__OPDRACHT 1__.
Beantwoord de volgende vragen aan de hand van de regeling hieronder:
(a) Op welke datum is de regeling vastgesteld?
(b) Welke vereniging organiseert het Coördinatiepunt?
(c) Welke wet wordt in de regeling met "wet" bedoeld?
━━━━━ PAGINATEKST ━━━━━
Regeling experimenten herontwerp kwalificatiestructuur/MBO 2006–2007

Ministeriële regeling van de Staatssecretaris van Onderwijs, Cultuur en Wetenschap van 12 januari 2006, nr. BVE/Stelsel-2005/59103, houdende voorwaarden voor experimenten in het kader van het herontwerp van de kwalificatiestructuur/MBO en voorwaarden voor indiening van kwalificatieprofielen in het studiejaar 2006–2007

De Staatssecretaris van Onderwijs, Cultuur en Wetenschap,

Handelende in overeenstemming met de Minister van Landbouw, Natuur en Voedselkwaliteit;

Gelet op artikel 12.1a.1, zesde lid en artikel 12.1a.2, derde lid, van de Wet educatie en beroepsonderwijs;

Besluit:

Artikel 1

Begripsbepalingen

In deze regeling wordt verstaan onder:

a. bekostigd onderwijs: onderwijs waarvoor aanspraak bestaat op bekostiging uit ’s Rijks kas;

b. bevoegd gezag: bevoegd gezag van een instelling als bedoeld in artikel 12.1a.1, eerste lid, of artikel 12.1a.2, eerste lid van de wet;

c. Coördinatiepunt: een door de Vereniging kenniscentra beroepsonderwijs bedrijfsleven (Colo) georganiseerd werkverband ter beoordeling van kwalificatieprofielen;

d. experimentele opleiding: een beroepsopleiding als bedoeld in artikel 12.1a.1, eerste lid of 12.1a.2, eerste lid, van de wet;

e. kenniscentrum: het kenniscentrum beroepsonderwijs bedrijfsleven als bedoeld in artikel 1.5.1 van de wet, dat verantwoordelijk is voor de ontwikkeling van de kwalificatieprofielen voor (experimentele) opleidingen;

f. kwalificatieprofiel: het geheel van eindtermen als bedoeld in artikel 7.2.2, eerste lid, van de wet waarover degene die de opleiding voltooit, dient te beschikken om in beroeps-, leer- en maatschappelijke situaties op adequate wijze te kunnen handelen, en

g. minister: de Minister van Onderwijs, Cultuur en Wetenschap en, voor zover het betreft het beroepsonderwijs op het gebied van de landbouw en natuurlijke omgeving, de Minister van Landbouw, Natuur en Voedselkwaliteit;

h. niet bekostigd onderwijs: onderwijs waarvoor geen aanspraak bestaat op bekostiging uit ’s Rijks kas;

i. procesmanagement: het gemeenschappelijk procesmanagement herontwerp kwalificatiestructuur/MBO, bedoeld in artikel 11 van deze regeling, dat belast is met de taken, genoemd in de artikel 6 en 10 van deze regeling;

j. wet: de Wet educatie en beroepsonderwijs.
━━━━━ AANGELEVERDE RECORDS ━━━━━
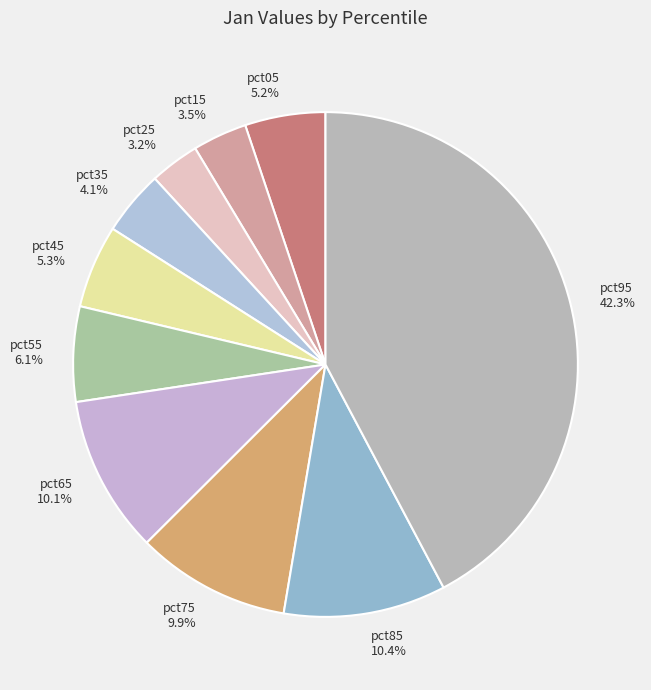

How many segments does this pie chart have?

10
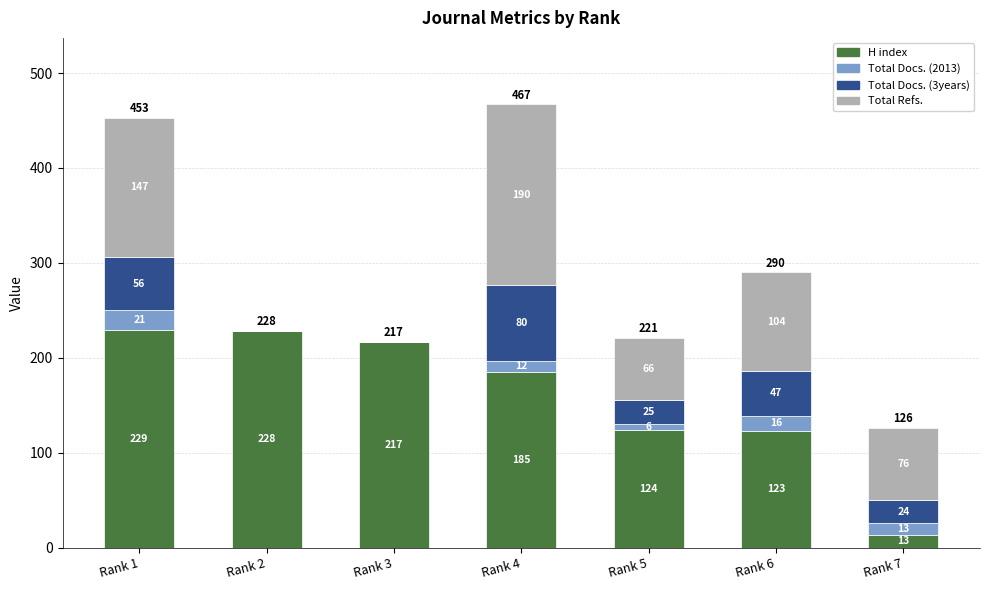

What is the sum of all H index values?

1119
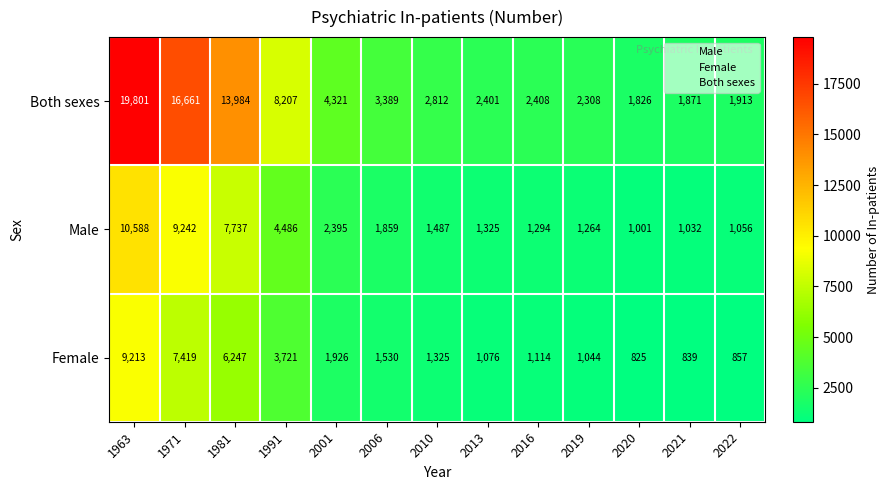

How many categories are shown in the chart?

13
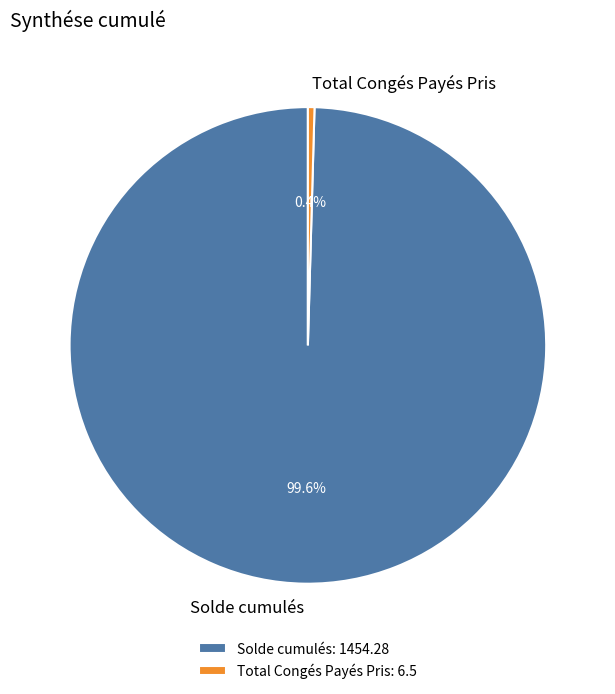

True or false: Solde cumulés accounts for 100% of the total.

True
━━━━━
__OPDRACHT 2__.
Zet de regels uit de records, te beginnen bij de regel met "True or false: Solde" en doorlopend tot het einde van de records, om naar een Markdown-tabel met de kolommen "Nr" en "Regel". Lege regels laat je weg.

__UITWERKING 1__.
(a) 12 januari 2006
(b) De Vereniging kenniscentra beroepsonderwijs bedrijfsleven (Colo)
(c) De Wet educatie en beroepsonderwijs

__UITWERKING 2__.
| Nr | Regel |
|---|---|
| 1 | True or false: Solde cumulés accounts for 100% of the total. |
| 2 | True |